**GOAL OF THE EXERCISE:**
Quote the records below word for word, starting at the line that contains "Between d Al-O-H" and ending at the line that contains "Where is Hommes nearest to the value 17842?". Omit the pictures.

======== THE RECORDS

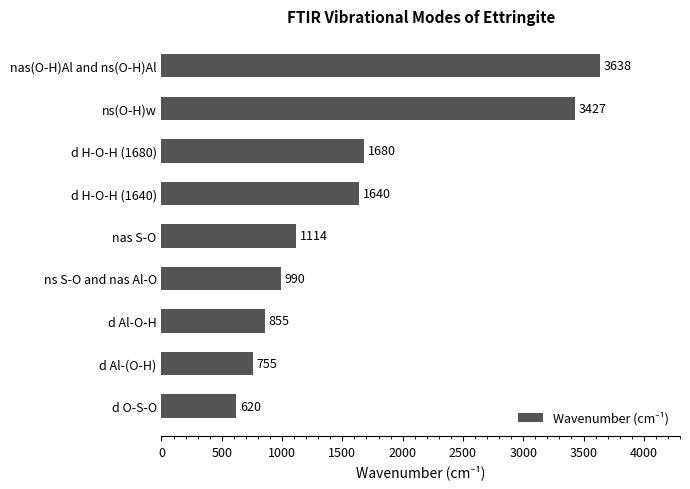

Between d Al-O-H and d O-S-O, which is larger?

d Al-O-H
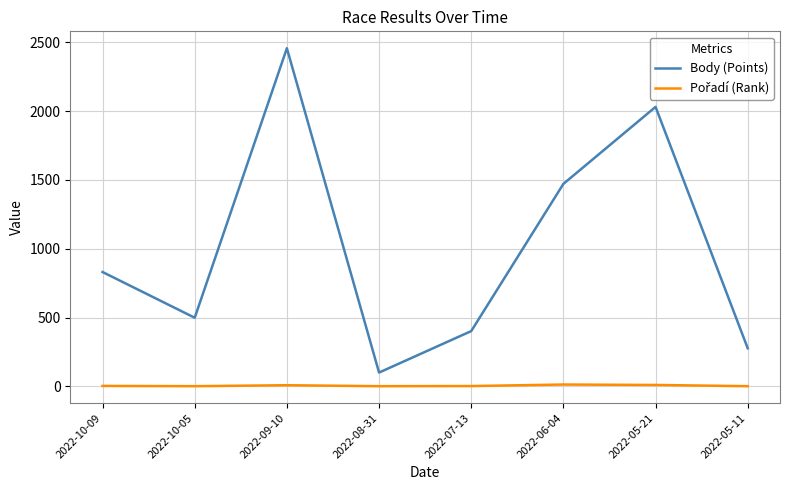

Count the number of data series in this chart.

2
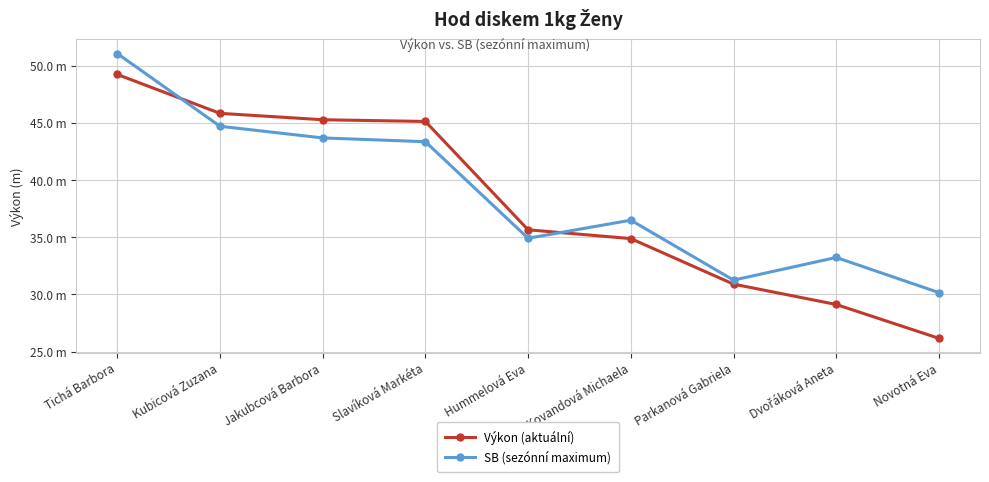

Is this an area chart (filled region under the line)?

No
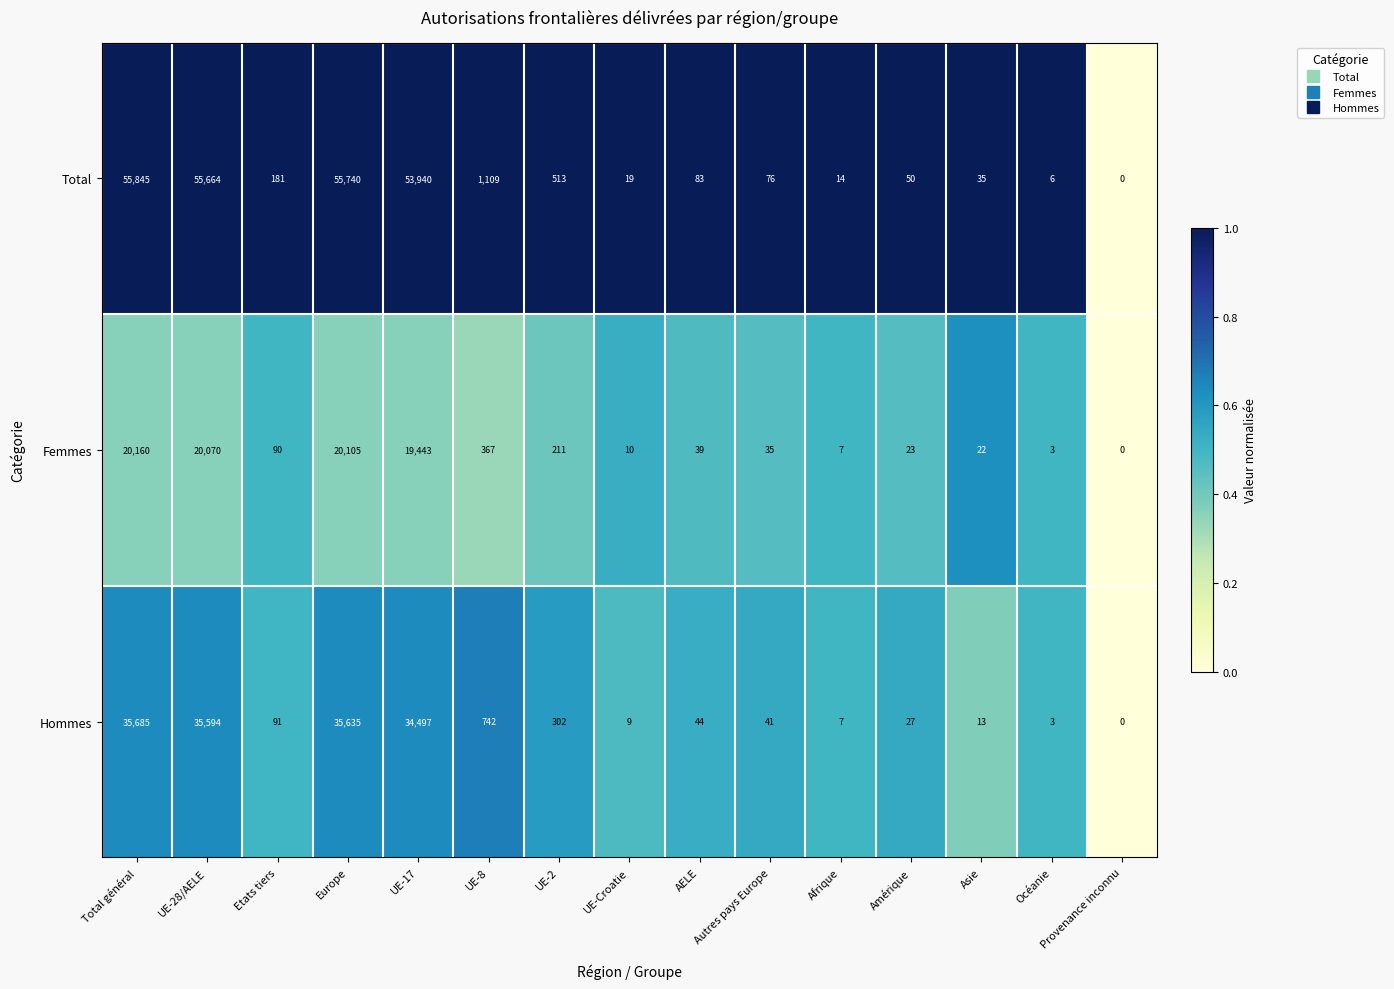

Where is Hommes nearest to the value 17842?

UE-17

================
======== THE RECORDS

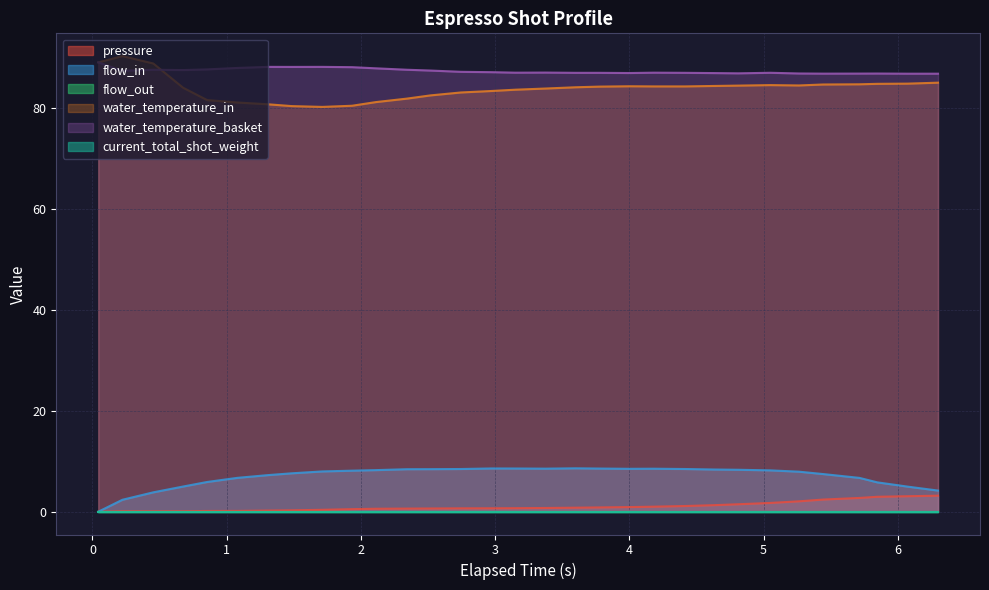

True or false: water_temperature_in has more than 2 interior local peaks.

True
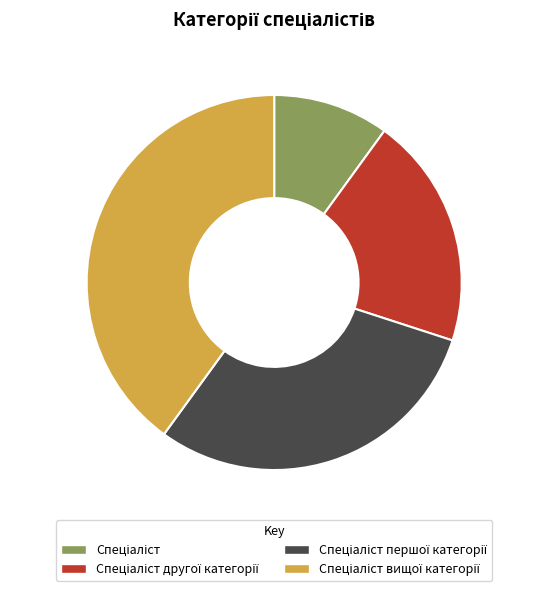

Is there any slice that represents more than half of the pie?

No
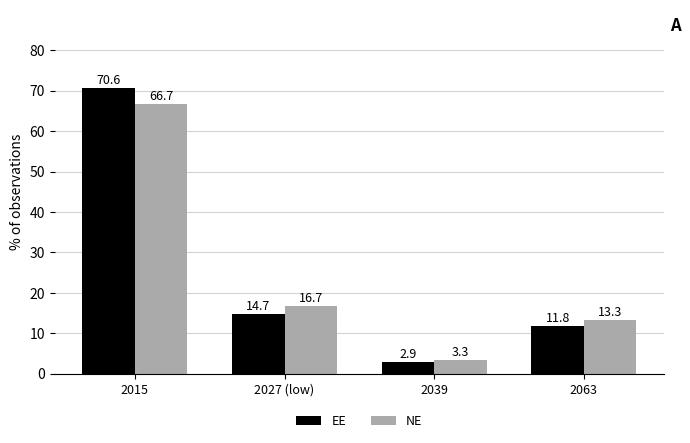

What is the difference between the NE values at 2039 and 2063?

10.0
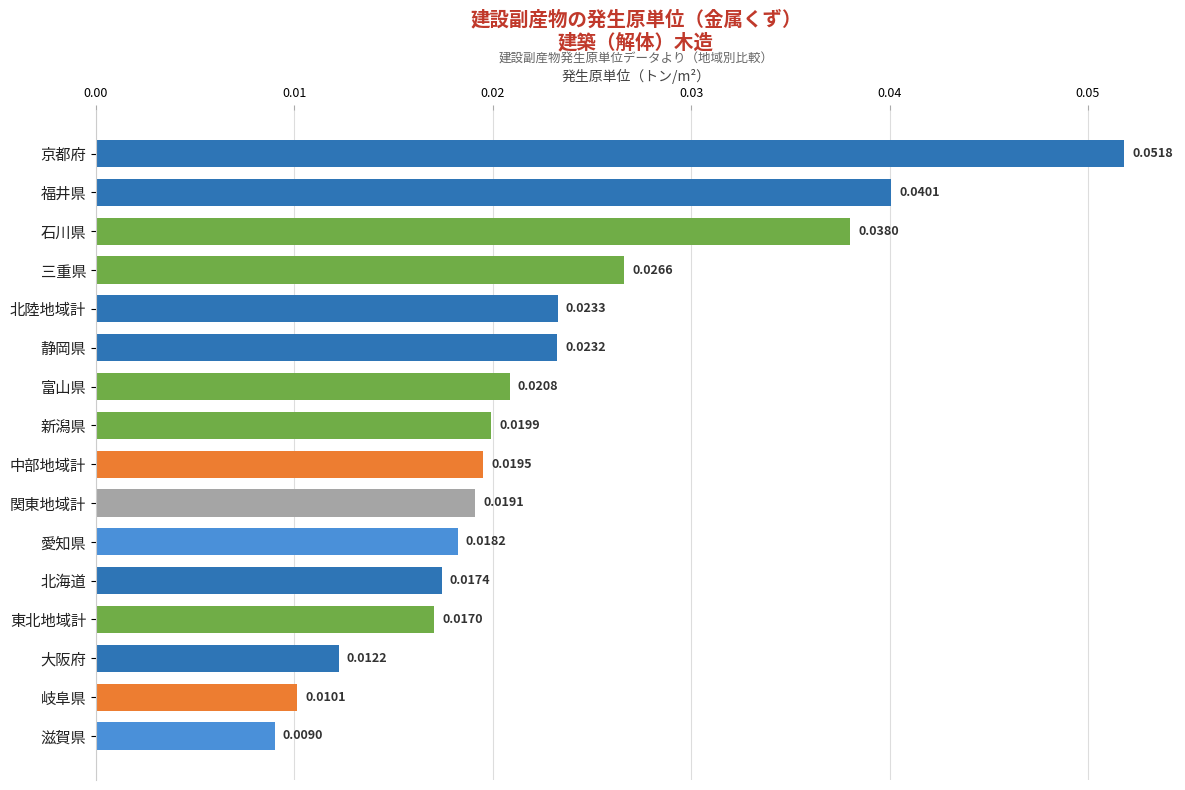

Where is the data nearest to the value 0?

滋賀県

================

**ANSWER SPACE:**
Between d Al-O-H and d O-S-O, which is larger?

d Al-O-H

Count the number of data series in this chart.

2

Is this an area chart (filled region under the line)?

No

Where is Hommes nearest to the value 17842?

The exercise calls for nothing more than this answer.